RBI to introduce risk-based deposit insurance premiums, says Malhotra
New Delhi, Oct 1, 2025
RBI Governor Sanjay Malhotra unveiled 22 steps to strengthen banking resilience, simplify forex rules, enhance credit flow, and push rupee internationalisation alongside deposit insurance reforms
The Reserve Bank of India (RBI) on Wednesday proposed reforms in deposit insurance to incentivise sound risk management by banks. While announcing the monetary policy decision, Governor Sanjay Malhotra said the RBI plans to introduce risk-based deposit insurance premiums. This will allow banks with higher credit ratings to lower their costs.
The Deposit Insurance and Credit Guarantee Corporation (DICGC) has operated the deposit insurance scheme since 1962, under which all banks pay a uniform premium of 12 paise for every ₹100 of deposits.
Noting that this system does not differentiate between strong and weak banks, Malhotra said the RBI plans to implement a risk-based premium model, under which financially sound banks will pay lower premiums, helping them save costs. The new system is set to take effect from the next financial year.
Additional reforms
During his address, Malhotra also announced 22 additional measures aimed at strengthening the resilience and competitiveness of the banking sector, improving credit flow and ease of doing business, simplifying foreign exchange processes, enhancing consumer satisfaction, and promoting the internationalisation of the rupee.
In addition to insurance reforms, the central bank plans to expand acquisition finance to broaden lending opportunities.

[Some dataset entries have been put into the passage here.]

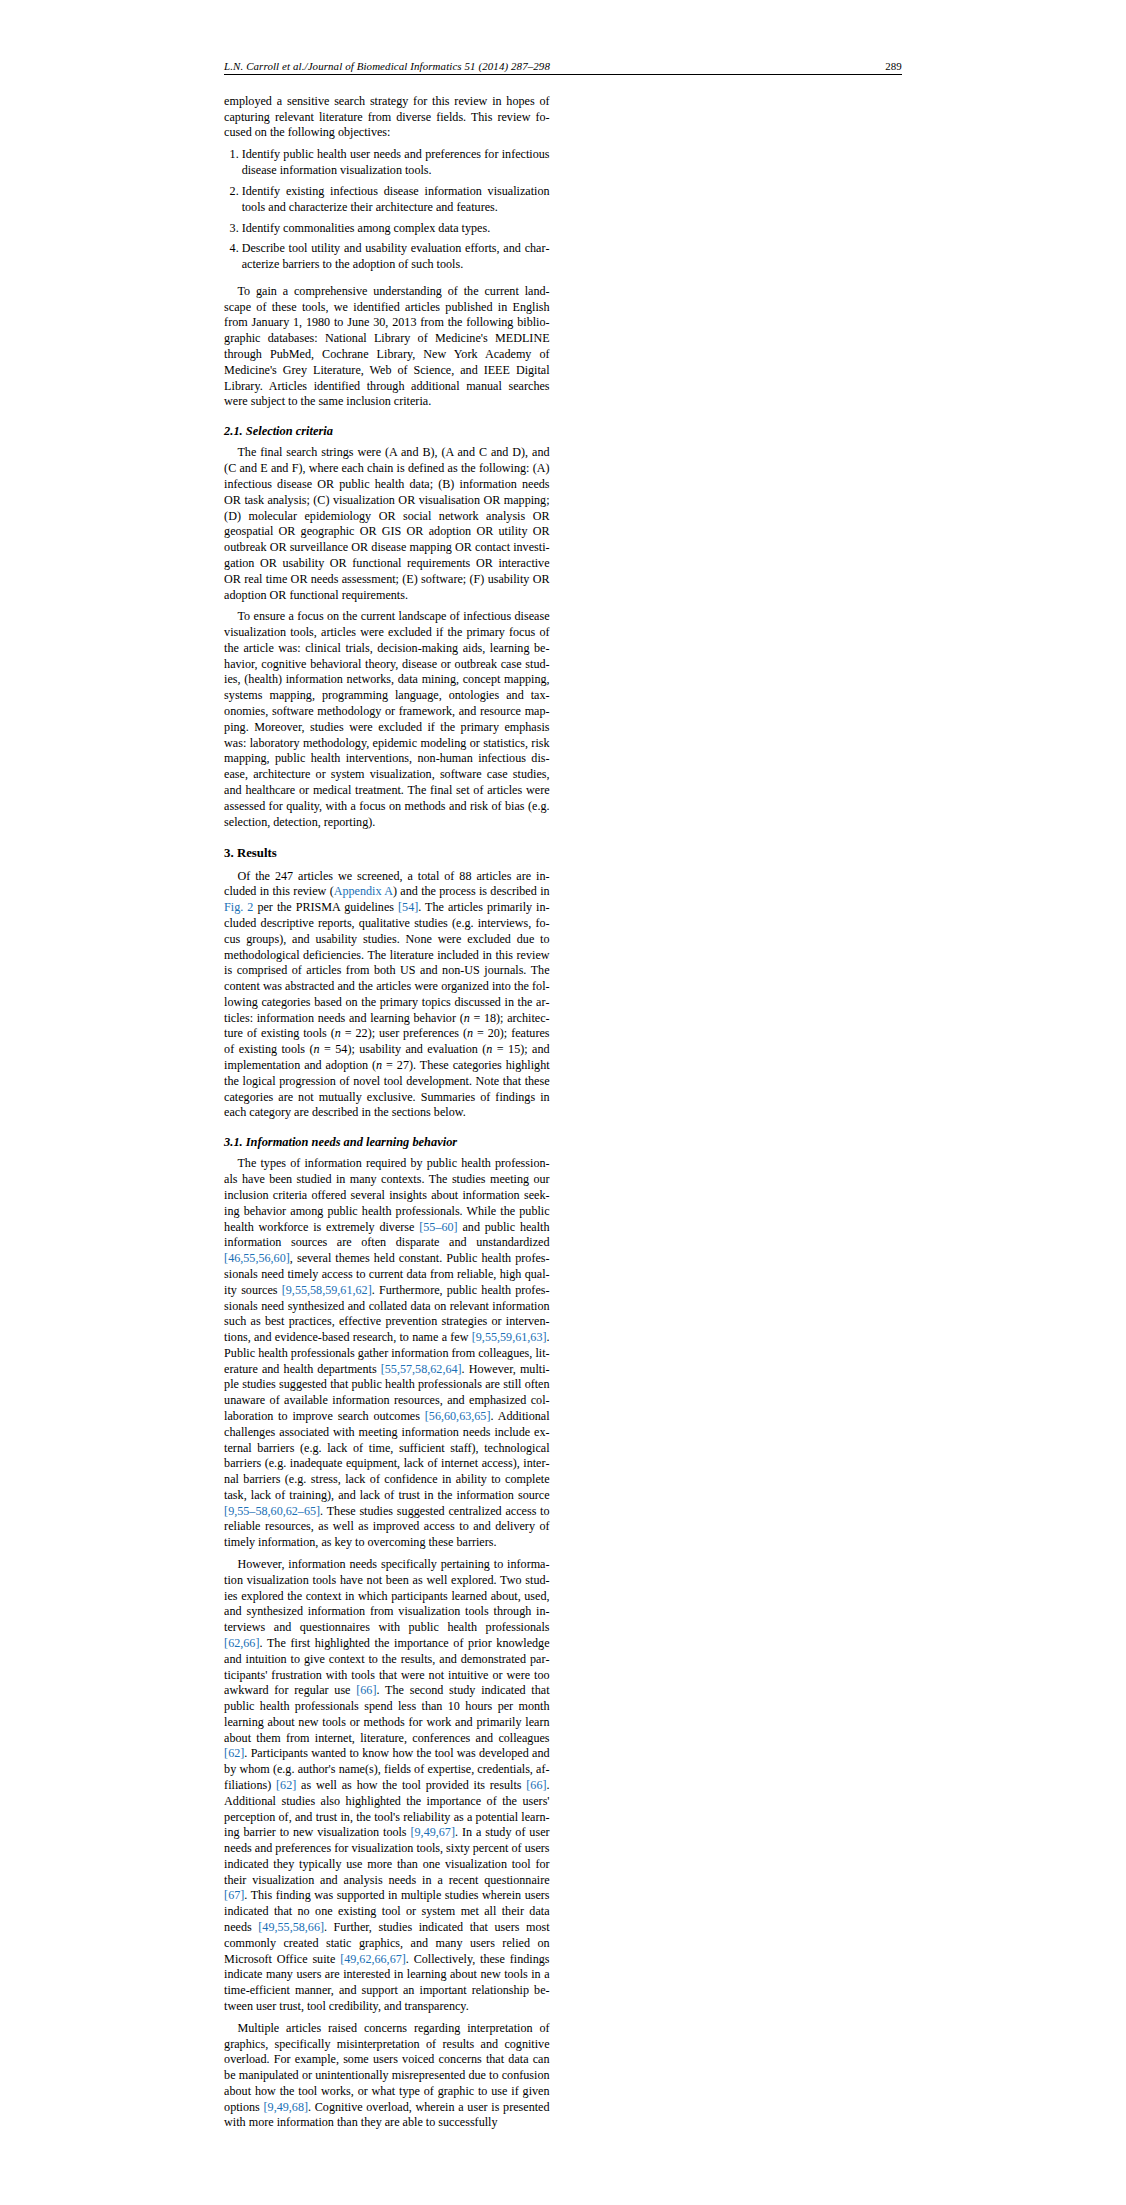L.N. Carroll et al./Journal of Biomedical Informatics 51 (2014) 287–298 289
employed a sensitive search strategy for this review in hopes of capturing relevant literature from diverse fields. This review focused on the following objectives:
Identify public health user needs and preferences for infectious disease information visualization tools.
Identify existing infectious disease information visualization tools and characterize their architecture and features.
Identify commonalities among complex data types.
Describe tool utility and usability evaluation efforts, and characterize barriers to the adoption of such tools.
To gain a comprehensive understanding of the current landscape of these tools, we identified articles published in English from January 1, 1980 to June 30, 2013 from the following bibliographic databases: National Library of Medicine's MEDLINE through PubMed, Cochrane Library, New York Academy of Medicine's Grey Literature, Web of Science, and IEEE Digital Library. Articles identified through additional manual searches were subject to the same inclusion criteria.
2.1. Selection criteria
The final search strings were (A and B), (A and C and D), and (C and E and F), where each chain is defined as the following: (A) infectious disease OR public health data; (B) information needs OR task analysis; (C) visualization OR visualisation OR mapping; (D) molecular epidemiology OR social network analysis OR geospatial OR geographic OR GIS OR adoption OR utility OR outbreak OR surveillance OR disease mapping OR contact investigation OR usability OR functional requirements OR interactive OR real time OR needs assessment; (E) software; (F) usability OR adoption OR functional requirements.
To ensure a focus on the current landscape of infectious disease visualization tools, articles were excluded if the primary focus of the article was: clinical trials, decision-making aids, learning behavior, cognitive behavioral theory, disease or outbreak case studies, (health) information networks, data mining, concept mapping, systems mapping, programming language, ontologies and taxonomies, software methodology or framework, and resource mapping. Moreover, studies were excluded if the primary emphasis was: laboratory methodology, epidemic modeling or statistics, risk mapping, public health interventions, non-human infectious disease, architecture or system visualization, software case studies, and healthcare or medical treatment. The final set of articles were assessed for quality, with a focus on methods and risk of bias (e.g. selection, detection, reporting).
3. Results
Of the 247 articles we screened, a total of 88 articles are included in this review (Appendix A) and the process is described in Fig. 2 per the PRISMA guidelines [54]. The articles primarily included descriptive reports, qualitative studies (e.g. interviews, focus groups), and usability studies. None were excluded due to methodological deficiencies. The literature included in this review is comprised of articles from both US and non-US journals. The content was abstracted and the articles were organized into the following categories based on the primary topics discussed in the articles: information needs and learning behavior (n = 18); architecture of existing tools (n = 22); user preferences (n = 20); features of existing tools (n = 54); usability and evaluation (n = 15); and implementation and adoption (n = 27). These categories highlight the logical progression of novel tool development. Note that these categories are not mutually exclusive. Summaries of findings in each category are described in the sections below.
3.1. Information needs and learning behavior
The types of information required by public health professionals have been studied in many contexts. The studies meeting our inclusion criteria offered several insights about information seeking behavior among public health professionals. While the public health workforce is extremely diverse [55–60] and public health information sources are often disparate and unstandardized [46,55,56,60], several themes held constant. Public health professionals need timely access to current data from reliable, high quality sources [9,55,58,59,61,62]. Furthermore, public health professionals need synthesized and collated data on relevant information such as best practices, effective prevention strategies or interventions, and evidence-based research, to name a few [9,55,59,61,63]. Public health professionals gather information from colleagues, literature and health departments [55,57,58,62,64]. However, multiple studies suggested that public health professionals are still often unaware of available information resources, and emphasized collaboration to improve search outcomes [56,60,63,65]. Additional challenges associated with meeting information needs include external barriers (e.g. lack of time, sufficient staff), technological barriers (e.g. inadequate equipment, lack of internet access), internal barriers (e.g. stress, lack of confidence in ability to complete task, lack of training), and lack of trust in the information source [9,55–58,60,62–65]. These studies suggested centralized access to reliable resources, as well as improved access to and delivery of timely information, as key to overcoming these barriers.
However, information needs specifically pertaining to information visualization tools have not been as well explored. Two studies explored the context in which participants learned about, used, and synthesized information from visualization tools through interviews and questionnaires with public health professionals [62,66]. The first highlighted the importance of prior knowledge and intuition to give context to the results, and demonstrated participants' frustration with tools that were not intuitive or were too awkward for regular use [66]. The second study indicated that public health professionals spend less than 10 hours per month learning about new tools or methods for work and primarily learn about them from internet, literature, conferences and colleagues [62]. Participants wanted to know how the tool was developed and by whom (e.g. author's name(s), fields of expertise, credentials, affiliations) [62] as well as how the tool provided its results [66]. Additional studies also highlighted the importance of the users' perception of, and trust in, the tool's reliability as a potential learning barrier to new visualization tools [9,49,67]. In a study of user needs and preferences for visualization tools, sixty percent of users indicated they typically use more than one visualization tool for their visualization and analysis needs in a recent questionnaire [67]. This finding was supported in multiple studies wherein users indicated that no one existing tool or system met all their data needs [49,55,58,66]. Further, studies indicated that users most commonly created static graphics, and many users relied on Microsoft Office suite [49,62,66,67]. Collectively, these findings indicate many users are interested in learning about new tools in a time-efficient manner, and support an important relationship between user trust, tool credibility, and transparency.
Multiple articles raised concerns regarding interpretation of graphics, specifically misinterpretation of results and cognitive overload. For example, some users voiced concerns that data can be manipulated or unintentionally misrepresented due to confusion about how the tool works, or what type of graphic to use if given options [9,49,68]. Cognitive overload, wherein a user is presented with more information than they are able to successfully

Malhotra announced that the ceiling on lending against listed debt securities will be removed, and initial public offering (IPO) financing limits will be raised from ₹10 lakh to ₹25 lakh per person.
According to the RBI, these steps will ensure effective risk management, provide greater flexibility, and promote responsible lending.
October MPC meet
RBI’s Monetary Policy Committee on Wednesday kept the repo rate unchanged at 5.5 per cent and maintained the policy stance at ‘neutral’. The committee also revised its growth forecast for FY26 upward to 6.8 per cent while lowering the inflation forecast to 2.6 per cent.